Sure, my client says may be the little guy, but when we’re talking money like these parties are, I would say I am the little guy! I can appreciate being ganged up on, and I can appreciate feeling like you have all the answers and others aren’t listening. But then, that’s why I avoid family cases. So why take this one? Well, other than the sheer number of phone calls, I felt it was important that someone inform the judge that there was a constitutional problem with the court accepting jurisdiction. Before touching the constitutional problem though, let’s talk about how to prevent this stuff. This case was prevent-able, and in fact, four years ago, the parties all denied the prevention offered.
Here’s the skinny: Person goes to family, decades ago, informs them he is a good investor (and he sure is, who else do you know who was making money on the stock market during the economic downturn?!), and takes their money to invest. No contract. No partnership papers. No incorporation. No bylaws. And no one knows where exactly the money is, other than a monthly statement promulgated by an accountant who titles it as an entity’s monthly statement.
Any of you business people out there, I hope you are shaking your heads.
As alluded to, this gentleman passes away. He knows he is going, and asks if anyone wants to shut down, but states that if they wait, they can make more.
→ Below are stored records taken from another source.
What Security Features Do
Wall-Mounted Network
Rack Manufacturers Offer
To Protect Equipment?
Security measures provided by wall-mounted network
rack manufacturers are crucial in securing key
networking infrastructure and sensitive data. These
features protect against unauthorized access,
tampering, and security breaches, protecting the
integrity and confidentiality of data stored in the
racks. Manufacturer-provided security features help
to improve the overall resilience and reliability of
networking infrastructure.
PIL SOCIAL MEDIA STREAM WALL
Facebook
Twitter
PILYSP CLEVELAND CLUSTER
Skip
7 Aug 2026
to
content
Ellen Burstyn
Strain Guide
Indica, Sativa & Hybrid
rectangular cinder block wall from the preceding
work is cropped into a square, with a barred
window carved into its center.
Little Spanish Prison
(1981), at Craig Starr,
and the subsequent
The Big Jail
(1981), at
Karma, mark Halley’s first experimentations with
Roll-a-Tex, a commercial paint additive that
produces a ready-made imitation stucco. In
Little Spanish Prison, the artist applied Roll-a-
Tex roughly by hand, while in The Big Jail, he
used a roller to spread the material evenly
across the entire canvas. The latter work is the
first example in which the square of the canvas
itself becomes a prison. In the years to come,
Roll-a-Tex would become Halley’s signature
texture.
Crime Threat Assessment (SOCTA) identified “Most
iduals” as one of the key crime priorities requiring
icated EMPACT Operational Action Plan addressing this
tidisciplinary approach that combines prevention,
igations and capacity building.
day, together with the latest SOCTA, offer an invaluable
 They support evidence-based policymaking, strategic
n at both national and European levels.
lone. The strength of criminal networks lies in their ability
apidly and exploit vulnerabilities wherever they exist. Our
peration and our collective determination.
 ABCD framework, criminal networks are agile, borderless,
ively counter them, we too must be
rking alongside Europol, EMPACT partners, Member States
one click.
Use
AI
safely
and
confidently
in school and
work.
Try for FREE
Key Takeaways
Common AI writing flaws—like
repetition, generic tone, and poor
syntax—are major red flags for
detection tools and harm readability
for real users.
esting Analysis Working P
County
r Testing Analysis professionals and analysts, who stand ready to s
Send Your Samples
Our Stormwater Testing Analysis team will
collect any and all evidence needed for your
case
So they say: nope, let’s all wait. Still, no one knows where the money is or what investment account it is in. Oh, and did I mention that these accounts, as all good money making accounts are, are held overseas? And that the decedent was a resident of a European country?
How many tangles do you see in this case? From this post, I only want to point your attention to the problem of forming businesses without formalities. No one knows where the money is. No one knows exactly how much money there is. No one knows who owns what. And most importantly: no one knows where this can be settled, given that the “members” are from, literally, around the world.
Folks, please don’t form a business without a contract, even the most minimal one. The most minimal should define jurisdiction, accounting principals- including distribution procedure, and method for dispute resolution. Forget your issues with termination and adding in clauses of punitive damages which will be unenforceable. Don’t worry about defining the shares each person gets over time. Ignore the issue of defining how long the manager gets to be manager. Please, please, just spend the couple hundred and incorporate, and then follow the minimal contract rules stating when accounting takes place and what to do if the members disagree.
There is nothing more important than not having to hire a lawyer to stand in front of a judge to answer the question: “How am I supposed to appoint a receiver to an entity that doesn’t exist, for accounts that are unknown?” Trust me on this one question you can avoid.